Electric field of a non-conducting sphere

[TishBass]

Homework Statement

A solid non-conducting sphere of radius R carries a uniform charge density. At a radial distance r₁= R/4 the electric field has a magnitude Eo. What is the magnitude of the electric field at a radial distance r₂=2R?

Homework Equations

Gauss's Law: ∫EdA=Q_encl / ε₀
Charge density = Q/V
Volume of a sphere = 4/3ϖR³

The Attempt at a Solution

For R/4: ∫EdA=Q_encl / ε₀ = 1/(4ϖε₀)(Q/R³) (R/4) = E₀
for 2R: ∫EdA=Q_encl / ε₀ = 1/(4ϖε₀)(Q/ [2R]²)

So for R/4, it simplifies to 1/(4ϖε₀)(Q/4R²). I know the answer is E₀ so i guess 2R simplifies to 1/(4ϖε₀)(Q/ 4R²) and everything cancels to leave E₀.
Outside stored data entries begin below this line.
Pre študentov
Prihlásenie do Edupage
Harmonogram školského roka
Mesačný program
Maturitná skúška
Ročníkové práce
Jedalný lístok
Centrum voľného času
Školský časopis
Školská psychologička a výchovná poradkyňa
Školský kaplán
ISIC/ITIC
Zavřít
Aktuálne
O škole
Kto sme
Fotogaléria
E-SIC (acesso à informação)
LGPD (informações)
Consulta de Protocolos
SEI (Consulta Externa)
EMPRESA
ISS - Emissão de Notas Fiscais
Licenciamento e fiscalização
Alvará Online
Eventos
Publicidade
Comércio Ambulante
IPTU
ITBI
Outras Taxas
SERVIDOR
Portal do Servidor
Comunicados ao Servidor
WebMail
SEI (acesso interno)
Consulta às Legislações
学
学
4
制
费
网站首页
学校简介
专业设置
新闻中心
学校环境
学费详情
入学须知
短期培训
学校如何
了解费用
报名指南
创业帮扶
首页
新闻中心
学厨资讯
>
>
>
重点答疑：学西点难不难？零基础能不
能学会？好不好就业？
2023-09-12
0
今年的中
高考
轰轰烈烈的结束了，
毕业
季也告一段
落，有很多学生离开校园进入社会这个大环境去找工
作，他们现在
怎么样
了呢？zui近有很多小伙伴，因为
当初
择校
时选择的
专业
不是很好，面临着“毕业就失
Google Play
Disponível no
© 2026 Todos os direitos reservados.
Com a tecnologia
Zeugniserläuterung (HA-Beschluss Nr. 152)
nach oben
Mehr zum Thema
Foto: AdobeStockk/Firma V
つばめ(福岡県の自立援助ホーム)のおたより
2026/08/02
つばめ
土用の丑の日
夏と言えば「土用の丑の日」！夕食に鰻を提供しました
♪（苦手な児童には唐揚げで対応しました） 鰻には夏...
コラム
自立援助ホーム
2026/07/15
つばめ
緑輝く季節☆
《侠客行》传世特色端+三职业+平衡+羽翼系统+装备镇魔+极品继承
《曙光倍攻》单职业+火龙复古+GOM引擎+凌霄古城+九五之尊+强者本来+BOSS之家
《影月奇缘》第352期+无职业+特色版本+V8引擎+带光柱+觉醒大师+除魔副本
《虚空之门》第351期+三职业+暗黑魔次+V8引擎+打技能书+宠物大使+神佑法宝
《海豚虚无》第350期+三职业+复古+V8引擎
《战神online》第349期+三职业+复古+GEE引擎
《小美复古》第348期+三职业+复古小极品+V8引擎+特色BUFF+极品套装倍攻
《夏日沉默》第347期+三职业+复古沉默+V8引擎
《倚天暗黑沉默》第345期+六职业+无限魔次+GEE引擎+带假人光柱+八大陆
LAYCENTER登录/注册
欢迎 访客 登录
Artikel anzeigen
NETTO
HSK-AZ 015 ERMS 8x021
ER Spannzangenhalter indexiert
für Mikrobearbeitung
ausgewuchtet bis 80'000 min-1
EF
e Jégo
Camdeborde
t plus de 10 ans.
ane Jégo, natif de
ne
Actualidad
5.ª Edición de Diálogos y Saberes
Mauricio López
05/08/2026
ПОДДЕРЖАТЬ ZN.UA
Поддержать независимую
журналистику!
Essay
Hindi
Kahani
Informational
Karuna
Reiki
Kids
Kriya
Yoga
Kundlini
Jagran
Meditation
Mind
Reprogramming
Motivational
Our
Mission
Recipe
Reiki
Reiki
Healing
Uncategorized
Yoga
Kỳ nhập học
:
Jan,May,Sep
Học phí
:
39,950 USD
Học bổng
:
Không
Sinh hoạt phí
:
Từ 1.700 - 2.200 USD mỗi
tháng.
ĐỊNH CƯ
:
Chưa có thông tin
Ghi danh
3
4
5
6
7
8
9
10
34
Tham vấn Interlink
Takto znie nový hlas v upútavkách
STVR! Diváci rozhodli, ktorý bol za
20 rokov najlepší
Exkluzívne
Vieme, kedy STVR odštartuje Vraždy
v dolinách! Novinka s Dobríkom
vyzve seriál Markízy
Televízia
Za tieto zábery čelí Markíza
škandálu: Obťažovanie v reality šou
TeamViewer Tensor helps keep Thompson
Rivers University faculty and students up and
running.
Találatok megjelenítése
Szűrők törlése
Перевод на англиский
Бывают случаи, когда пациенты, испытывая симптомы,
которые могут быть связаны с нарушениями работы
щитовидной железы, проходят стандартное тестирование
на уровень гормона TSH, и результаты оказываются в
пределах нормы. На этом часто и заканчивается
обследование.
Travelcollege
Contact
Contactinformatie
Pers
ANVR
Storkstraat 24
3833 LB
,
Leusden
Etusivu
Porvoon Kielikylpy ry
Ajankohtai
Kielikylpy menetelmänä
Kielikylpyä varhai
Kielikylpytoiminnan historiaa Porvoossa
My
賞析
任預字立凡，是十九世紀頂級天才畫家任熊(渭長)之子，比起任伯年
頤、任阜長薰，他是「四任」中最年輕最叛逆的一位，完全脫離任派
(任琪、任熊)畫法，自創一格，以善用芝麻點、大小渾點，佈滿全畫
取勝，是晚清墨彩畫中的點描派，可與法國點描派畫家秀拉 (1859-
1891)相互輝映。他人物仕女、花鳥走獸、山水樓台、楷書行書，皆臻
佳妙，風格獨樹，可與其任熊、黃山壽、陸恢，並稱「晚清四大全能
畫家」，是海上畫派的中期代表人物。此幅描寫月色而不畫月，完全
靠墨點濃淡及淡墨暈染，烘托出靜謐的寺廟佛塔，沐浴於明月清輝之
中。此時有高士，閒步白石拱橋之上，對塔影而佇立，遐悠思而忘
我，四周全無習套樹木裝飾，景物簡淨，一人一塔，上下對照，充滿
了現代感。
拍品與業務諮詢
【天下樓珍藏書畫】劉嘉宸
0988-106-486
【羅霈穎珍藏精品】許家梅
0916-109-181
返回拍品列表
However, I feel like I'm lost in the math at this point. If I'm right, could someone explain the math and if I'm wrong could someone just point me in the right direction?

 

[Dewgale]

You've got the wrong answer. Here's a hint to point you in the right direction: The charge density is the same at every point. However, the enclosed charge is not the same over every enclosed surface, so you may want to write your charge in terms of this invariant charge density, you can call it $\rho$. For the case you know, try solving for rho. Then, solve for the case where you don't know E -- bearing in mind the definition of $dA$, and $Q_{encl}$.

 

[TishBass]

So, solving for Q in terms of ρ for the first case, I get Q = ρ3ϖR³
I plug this into the case I don't know, 2R, and I end up with E = (ρ3ϖR³)/(8ϖR² ε₀)
I know I'm making an easy mistake but I can't pin down what it is.

 

[Dewgale]

How much charge is enclosed at 2R vs 1R?